I confess: when it comes to my kitchen, I am not a very good sharer. Even with a family full of talented cooks, I’ve never mastered the easy back-and-forth of two meal makers working in tandem. We tend instead to take turns with parts of dinner: Evan does his delicious thing with his array of professional gadgets, including his sous-vide, and when he is finished, I can then step in and make dessert. Ditto when Sher, Yaj, Patrick, Rose or Julie is at the helm. And when I AM asked to help, it’s to do the pain in the neck jobs. Evan in particular will ask me to take every single tiny cilantro leaf off its stem before chopping—and he checks! My approach to herbs is to just toss them in, stems and all—which is why I would be the one tossed, right out of the Culinary Institute of America.
But lately I have found myself happily sharing my mixer and oven, and working harmoniously with, my little Kitchen Wizard, Aiden. From early on, he has been fascinated by cooking and baking (with is ironic, because he is by far the worst eater in the house). But he WILL eat what he fixes—a good reason to invite him to prepare food with me on a regular basis. We have our routine: Aiden drags a chair from the dining room into the kitchen so he can reach the counter. Then he washes his hands in the sink, then he doffs his snappy Thomas the Tank Engine apron. With that, he’s all set to go!

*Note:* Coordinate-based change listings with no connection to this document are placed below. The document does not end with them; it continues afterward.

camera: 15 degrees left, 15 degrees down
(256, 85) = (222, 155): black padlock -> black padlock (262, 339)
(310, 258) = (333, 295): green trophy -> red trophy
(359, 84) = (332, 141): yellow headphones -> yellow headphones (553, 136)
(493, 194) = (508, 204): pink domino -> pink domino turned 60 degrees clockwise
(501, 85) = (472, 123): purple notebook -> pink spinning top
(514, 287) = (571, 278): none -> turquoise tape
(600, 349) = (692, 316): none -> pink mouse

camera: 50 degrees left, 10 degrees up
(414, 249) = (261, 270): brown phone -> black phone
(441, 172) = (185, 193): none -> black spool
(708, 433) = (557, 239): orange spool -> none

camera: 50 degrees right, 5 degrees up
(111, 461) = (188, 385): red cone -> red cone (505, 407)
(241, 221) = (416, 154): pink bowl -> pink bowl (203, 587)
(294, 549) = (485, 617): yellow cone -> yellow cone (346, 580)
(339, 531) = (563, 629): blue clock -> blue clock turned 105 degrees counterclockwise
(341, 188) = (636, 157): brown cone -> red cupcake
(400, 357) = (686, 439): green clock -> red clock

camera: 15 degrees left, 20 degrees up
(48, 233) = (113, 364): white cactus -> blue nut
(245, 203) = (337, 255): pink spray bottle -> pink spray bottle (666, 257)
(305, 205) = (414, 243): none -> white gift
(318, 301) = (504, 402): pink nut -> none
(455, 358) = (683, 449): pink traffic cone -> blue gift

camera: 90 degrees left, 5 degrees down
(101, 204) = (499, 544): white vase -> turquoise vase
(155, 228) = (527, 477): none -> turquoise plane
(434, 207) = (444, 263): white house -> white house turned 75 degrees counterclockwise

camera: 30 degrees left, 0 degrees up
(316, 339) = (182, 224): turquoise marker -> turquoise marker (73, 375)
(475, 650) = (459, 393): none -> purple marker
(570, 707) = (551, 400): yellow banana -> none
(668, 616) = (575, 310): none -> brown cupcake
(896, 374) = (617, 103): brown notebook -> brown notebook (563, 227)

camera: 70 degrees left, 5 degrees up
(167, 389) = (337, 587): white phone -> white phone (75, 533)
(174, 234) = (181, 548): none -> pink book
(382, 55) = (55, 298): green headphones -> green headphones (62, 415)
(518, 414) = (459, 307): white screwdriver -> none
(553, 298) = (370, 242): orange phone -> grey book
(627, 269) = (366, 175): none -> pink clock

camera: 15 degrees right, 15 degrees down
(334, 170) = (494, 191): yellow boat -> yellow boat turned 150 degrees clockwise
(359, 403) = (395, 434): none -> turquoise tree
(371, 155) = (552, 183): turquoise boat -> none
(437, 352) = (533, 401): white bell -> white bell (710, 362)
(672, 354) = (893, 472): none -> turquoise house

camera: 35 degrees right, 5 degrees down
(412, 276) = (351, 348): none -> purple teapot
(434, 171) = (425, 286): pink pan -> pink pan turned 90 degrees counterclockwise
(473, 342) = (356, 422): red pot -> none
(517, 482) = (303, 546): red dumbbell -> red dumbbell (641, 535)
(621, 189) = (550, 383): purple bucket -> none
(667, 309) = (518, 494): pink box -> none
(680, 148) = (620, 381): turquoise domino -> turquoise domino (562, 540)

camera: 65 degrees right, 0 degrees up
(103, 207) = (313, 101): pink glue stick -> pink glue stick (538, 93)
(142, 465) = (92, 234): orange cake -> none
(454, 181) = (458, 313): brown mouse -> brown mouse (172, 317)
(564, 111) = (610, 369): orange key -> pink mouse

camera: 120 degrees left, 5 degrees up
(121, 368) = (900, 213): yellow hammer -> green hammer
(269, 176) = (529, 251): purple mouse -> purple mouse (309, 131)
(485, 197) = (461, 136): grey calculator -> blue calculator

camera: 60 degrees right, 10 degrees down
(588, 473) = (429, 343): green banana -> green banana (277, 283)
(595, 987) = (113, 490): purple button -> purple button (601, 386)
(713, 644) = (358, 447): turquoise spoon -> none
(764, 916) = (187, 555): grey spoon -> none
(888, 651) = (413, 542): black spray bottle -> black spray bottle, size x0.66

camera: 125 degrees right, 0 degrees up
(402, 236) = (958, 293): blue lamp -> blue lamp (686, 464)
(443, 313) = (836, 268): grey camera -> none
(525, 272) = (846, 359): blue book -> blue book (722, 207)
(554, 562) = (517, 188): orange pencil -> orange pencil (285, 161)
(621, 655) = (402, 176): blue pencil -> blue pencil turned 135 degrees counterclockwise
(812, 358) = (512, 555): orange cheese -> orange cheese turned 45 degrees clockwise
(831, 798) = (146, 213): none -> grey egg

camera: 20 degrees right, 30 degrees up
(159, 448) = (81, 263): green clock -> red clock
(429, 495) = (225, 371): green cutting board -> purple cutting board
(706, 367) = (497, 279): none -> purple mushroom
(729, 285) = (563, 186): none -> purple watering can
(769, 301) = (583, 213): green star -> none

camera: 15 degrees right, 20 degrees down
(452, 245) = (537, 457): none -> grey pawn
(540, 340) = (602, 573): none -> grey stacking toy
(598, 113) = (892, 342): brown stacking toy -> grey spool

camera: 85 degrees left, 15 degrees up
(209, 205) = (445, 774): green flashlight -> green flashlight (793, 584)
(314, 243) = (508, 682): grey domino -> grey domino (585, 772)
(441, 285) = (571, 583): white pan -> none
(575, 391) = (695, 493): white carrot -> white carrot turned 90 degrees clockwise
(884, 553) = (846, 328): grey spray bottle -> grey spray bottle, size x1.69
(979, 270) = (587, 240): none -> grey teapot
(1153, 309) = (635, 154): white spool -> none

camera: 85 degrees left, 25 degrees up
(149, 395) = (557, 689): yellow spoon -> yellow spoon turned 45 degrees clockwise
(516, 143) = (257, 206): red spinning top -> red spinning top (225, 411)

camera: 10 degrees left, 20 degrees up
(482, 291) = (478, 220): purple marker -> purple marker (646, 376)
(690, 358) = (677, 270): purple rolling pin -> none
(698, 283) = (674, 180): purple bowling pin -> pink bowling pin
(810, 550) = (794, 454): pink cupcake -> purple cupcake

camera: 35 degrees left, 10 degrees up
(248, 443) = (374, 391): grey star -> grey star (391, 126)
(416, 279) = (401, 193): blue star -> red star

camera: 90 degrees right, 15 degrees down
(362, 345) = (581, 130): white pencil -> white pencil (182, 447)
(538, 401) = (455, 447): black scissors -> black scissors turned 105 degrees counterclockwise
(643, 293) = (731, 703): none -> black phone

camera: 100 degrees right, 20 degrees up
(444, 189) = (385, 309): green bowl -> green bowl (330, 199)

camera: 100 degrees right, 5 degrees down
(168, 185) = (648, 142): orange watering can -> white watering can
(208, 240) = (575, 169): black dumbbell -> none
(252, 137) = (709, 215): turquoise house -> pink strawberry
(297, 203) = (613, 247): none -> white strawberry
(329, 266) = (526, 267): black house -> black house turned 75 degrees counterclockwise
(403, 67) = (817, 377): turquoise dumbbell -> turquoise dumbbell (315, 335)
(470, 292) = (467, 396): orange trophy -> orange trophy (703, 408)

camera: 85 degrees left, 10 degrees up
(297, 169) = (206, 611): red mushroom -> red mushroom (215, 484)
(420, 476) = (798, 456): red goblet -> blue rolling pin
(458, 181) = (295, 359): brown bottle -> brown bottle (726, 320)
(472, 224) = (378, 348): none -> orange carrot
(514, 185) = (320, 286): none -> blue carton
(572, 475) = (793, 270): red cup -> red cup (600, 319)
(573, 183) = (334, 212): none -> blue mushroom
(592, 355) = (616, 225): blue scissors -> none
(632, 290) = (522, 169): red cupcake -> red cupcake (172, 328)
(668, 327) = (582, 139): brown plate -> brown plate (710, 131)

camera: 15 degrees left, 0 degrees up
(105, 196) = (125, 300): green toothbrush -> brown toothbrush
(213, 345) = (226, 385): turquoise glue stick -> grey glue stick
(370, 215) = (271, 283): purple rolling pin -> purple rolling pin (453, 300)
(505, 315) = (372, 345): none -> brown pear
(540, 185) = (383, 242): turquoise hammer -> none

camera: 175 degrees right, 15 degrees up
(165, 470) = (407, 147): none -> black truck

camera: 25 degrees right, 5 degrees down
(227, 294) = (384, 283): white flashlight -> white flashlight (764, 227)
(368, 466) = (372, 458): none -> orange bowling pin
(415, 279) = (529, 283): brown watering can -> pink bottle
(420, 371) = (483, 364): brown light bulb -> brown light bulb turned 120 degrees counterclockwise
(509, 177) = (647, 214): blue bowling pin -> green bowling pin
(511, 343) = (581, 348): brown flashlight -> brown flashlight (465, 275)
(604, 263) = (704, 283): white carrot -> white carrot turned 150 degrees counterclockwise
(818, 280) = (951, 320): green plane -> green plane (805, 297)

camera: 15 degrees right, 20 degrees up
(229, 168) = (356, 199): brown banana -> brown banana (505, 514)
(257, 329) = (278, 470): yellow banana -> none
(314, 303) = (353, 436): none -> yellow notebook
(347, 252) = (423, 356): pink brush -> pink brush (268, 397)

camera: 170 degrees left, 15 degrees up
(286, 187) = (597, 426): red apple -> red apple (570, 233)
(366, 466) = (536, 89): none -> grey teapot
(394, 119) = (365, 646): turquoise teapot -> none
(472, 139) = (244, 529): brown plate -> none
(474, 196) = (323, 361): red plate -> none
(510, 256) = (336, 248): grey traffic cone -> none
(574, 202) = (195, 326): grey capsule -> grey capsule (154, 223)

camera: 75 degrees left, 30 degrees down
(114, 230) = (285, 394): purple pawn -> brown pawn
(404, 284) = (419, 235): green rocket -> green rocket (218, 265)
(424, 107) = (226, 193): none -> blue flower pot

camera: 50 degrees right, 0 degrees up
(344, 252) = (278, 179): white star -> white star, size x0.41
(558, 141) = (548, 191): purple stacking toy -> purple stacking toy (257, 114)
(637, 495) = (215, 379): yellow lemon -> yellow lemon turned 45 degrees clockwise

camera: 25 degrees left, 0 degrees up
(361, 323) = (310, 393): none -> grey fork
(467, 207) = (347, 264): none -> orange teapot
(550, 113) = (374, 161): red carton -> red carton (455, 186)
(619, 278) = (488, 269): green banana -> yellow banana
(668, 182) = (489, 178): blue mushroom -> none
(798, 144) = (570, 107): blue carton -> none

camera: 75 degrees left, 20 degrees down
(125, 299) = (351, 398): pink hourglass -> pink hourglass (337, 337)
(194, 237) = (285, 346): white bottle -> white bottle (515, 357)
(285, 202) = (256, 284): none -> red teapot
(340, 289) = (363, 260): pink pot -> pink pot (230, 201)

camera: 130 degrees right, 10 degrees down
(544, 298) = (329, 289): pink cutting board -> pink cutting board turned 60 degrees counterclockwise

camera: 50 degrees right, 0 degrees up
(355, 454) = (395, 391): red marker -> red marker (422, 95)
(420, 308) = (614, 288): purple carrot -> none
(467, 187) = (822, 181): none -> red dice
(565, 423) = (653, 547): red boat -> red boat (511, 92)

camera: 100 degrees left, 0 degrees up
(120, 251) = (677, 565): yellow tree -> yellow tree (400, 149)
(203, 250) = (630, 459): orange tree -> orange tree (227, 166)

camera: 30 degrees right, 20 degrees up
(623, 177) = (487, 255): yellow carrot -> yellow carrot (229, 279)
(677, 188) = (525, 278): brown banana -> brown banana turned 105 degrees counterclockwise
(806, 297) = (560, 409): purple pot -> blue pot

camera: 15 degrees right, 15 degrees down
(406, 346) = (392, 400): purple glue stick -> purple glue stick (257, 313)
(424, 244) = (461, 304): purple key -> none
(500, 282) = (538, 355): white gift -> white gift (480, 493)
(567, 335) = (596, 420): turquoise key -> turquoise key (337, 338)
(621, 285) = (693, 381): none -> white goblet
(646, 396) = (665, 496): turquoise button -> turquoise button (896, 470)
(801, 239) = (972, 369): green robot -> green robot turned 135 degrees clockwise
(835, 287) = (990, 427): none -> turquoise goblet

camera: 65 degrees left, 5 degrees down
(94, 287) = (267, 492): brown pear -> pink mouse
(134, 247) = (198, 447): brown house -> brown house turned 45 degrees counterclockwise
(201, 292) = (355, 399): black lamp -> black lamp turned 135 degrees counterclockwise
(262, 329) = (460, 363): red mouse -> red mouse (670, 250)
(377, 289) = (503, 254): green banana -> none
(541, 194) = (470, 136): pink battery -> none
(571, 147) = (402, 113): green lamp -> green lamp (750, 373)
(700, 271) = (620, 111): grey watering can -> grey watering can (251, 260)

Chocolate Mocha Cake was the gateway baked good that got him interested in the process of preparation. He learned how to separate eggs, handle the beaters, and frost the finished product. As he’s still a bit young to handle doling out small amounts of ingredients, our mantra with measuring spoons and cups is “Nana measures, Aiden pours.” After we had branched out from cakes to cupcakes and cookies, I thought his attention might flag. But no! He has recently helped me make chili, meatballs, and pasta sauce. I find myself getting excited about meal prep again, just so I can spend special time with my guy.
This weekend he will be helping me make Italian sausage and tortellini soup, which should be a snap. So I decided he was up to a challenge: we will also bake whole wheat and orange bread together! This will be Aiden’s first experience with yeast, and rising dough, and I look forward to his reaction. He already has the chops for kneading (I’ve seen the way he pushes and pulls his brother), so I’m betting he will enjoy that part.
Aiden is learning so much these days: to write his name, to shoot baskets at the park, to ride his trike. Cooking with me may soon take a back seat to other pursuits, I know.
But while it lasts, I will treasure every moment with my dearest sous-chef.